Some of the important characteristics of the literary modernism practiced by writers are
· A new emphasis on impressionism and subjectivity (how we see rather than what we see)
· Concept (movement) away from apparent objectivity provided by such features as omniscient external narration, fixed narrative point of view and clear cut moral positions.
· A blurring of the distinction between genres (so that novel tend to be more lyrical and poetic and poems more documentary and prose-like)
· A new liking for fragmented forms, discontinuous narrative, and random-seeming patchwork of different materials.
· A tendency towards ‘reflexivity’ (so that poems, plays and novels raise issues concerning their own nature, status and role)

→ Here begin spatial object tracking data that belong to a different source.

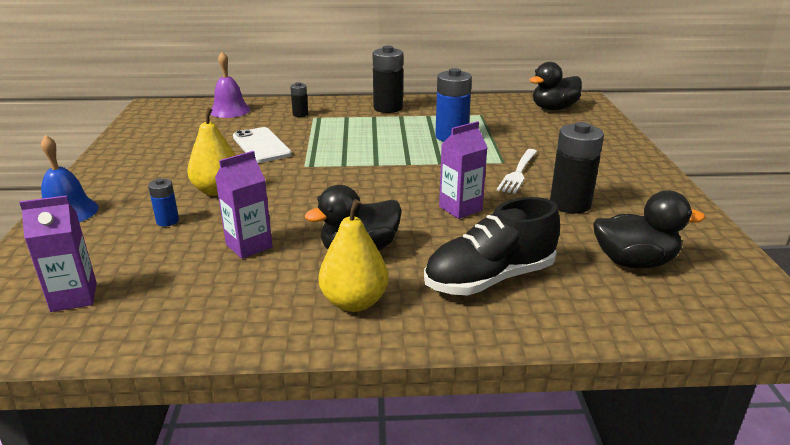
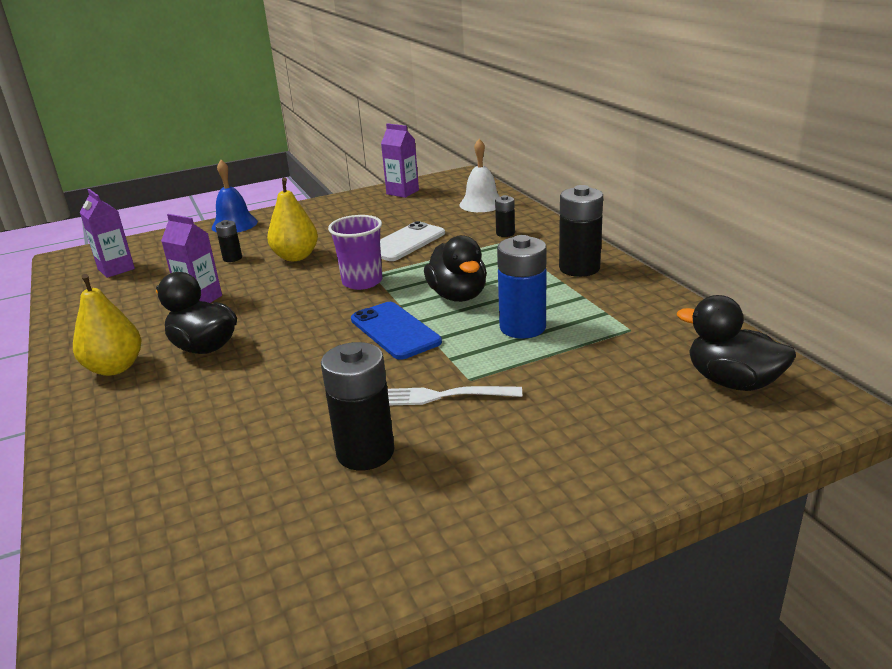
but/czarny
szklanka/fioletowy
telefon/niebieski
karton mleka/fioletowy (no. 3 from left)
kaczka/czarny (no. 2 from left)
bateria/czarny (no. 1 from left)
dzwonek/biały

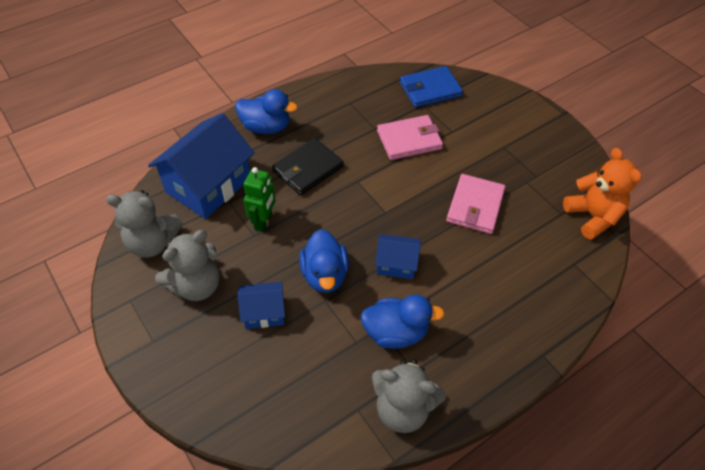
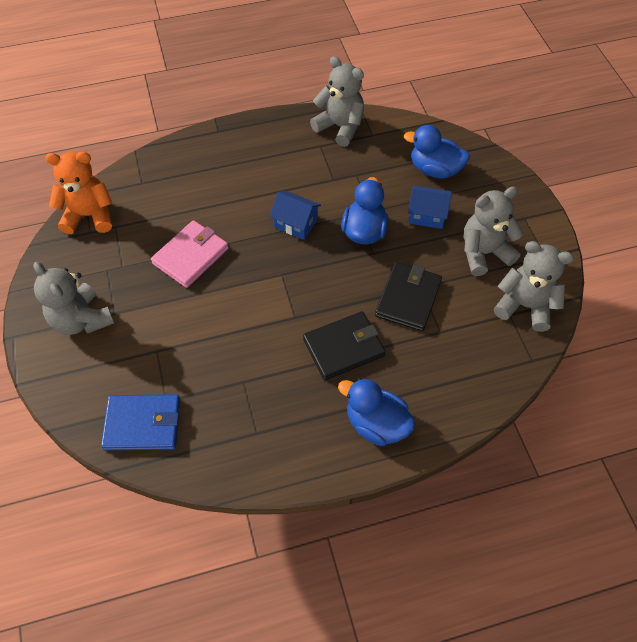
domek/niebieski (no. 1 from left in the first image)
portfel/różowy (no. 1 from left in the first image)
miś/szary (no. 1 from left)
kaczka/niebieski (no. 3 from left)
portfel/czarny (no. 2 from left)
miś/pomarańczowy

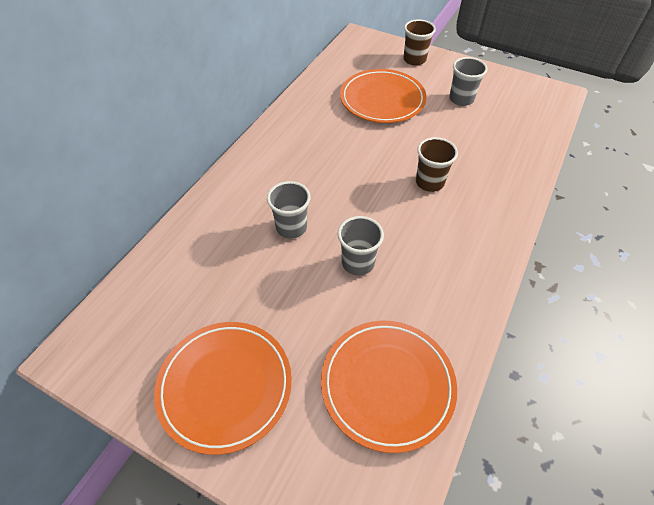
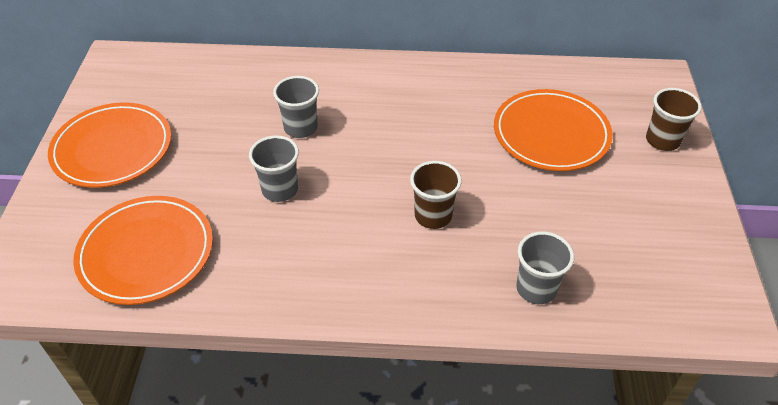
szklanka/szary (no. 3 from left)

The overall result of these shifts is to produce a literature which seems dedicated to experimentation and innovation.
Although many different styles are encompassed by the term, there are certain underlying principles that define modernist art, they are:
· A rejection of history and conservative values (such as realistic depiction of subjects);
· innovation and experimentation with form (the shapes, colours and lines that make up the work) with a tendency to abstraction; and
· An emphasis on materials, techniques and processes.
In painting, during the 1920s and the 1930s and the Great Depression, modernism is defined by Surrealism, late Cubism, Bauhaus, De Stijl, Dada, German Expressionism. Modernist masterful color painters like Henri Matisse as well as the abstractions of artists like Piet Mondrian and Wassily Kandinsky, which characterized the European art scene. In Germany, Max Beckmann, Otto Dix, George Grosz, and others politicized their paintings, foreshadowing the coming of the World War II. In America, modernism is seen in the form of American Scene painting and the social realism and regionalism movements that contained both political and social commentary this dominated the art world. Modernism is defined in Latin America by painters Joaquín Torres García from Uruguay and Rufino Tamayo from Mexico, while the muralist movement with Diego Rivera, David Siqueiros, José Clemente Orozco, Pedro Nel Gómez, and Santiago Martinez Delgado, and Symbolist paintings by Frida Kahlo, began a renaissance of the arts for the region, characterized by a freer use of color and an emphasis on political messages.Modernism also generated many smaller movements like Futurism, Imagism, Objectivism, Postmodernism and Surrealism. The end of modernism and beginning of postmodernism is a hotly contested issue, though many consider it to have ended roughly around 1940.